100 words about marketing bullshit
image by Coralie Bickford-Smith 

Look at the star.

Focus on its movement.

I can tell if you take your eye off the star. I see its reflection in your iris, or, if you look elsewhere, I won’t see it. That’s how I’ll know.

Focus on the star. It’s all that matters. Trace its course across the sky. Wouldn’t it be marvellous to join it, watch it from a spacecraft? Yes, it would, wouldn’t it? Imagine yourself weightless, floating through zero G, waving at the moon.

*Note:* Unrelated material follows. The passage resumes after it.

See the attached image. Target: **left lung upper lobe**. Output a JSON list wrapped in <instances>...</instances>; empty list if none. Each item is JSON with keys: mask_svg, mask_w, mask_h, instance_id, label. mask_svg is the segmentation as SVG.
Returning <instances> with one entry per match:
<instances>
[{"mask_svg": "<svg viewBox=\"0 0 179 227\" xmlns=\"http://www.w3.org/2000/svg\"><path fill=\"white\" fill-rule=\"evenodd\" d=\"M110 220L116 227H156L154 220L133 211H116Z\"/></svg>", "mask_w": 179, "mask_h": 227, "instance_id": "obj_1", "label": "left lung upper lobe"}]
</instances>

You can. You know you want to. Sign here for a once-in-a-lifetime trip to Mars.

Look at the star.

Special Occasion

100 words about leaving an unhappy relationship
photo by blickpixel 

She’s run off again. She thinks he doesn’t know it’s not a work trip. She thinks he’s an idiot because she doesn’t make any effort of hiding it.

He sits at the table, the kitchen illuminated only by the streetlights outside. He refills his glass. He’s kept the bottle for a special occasion, yes, but he had another kind of special in mind.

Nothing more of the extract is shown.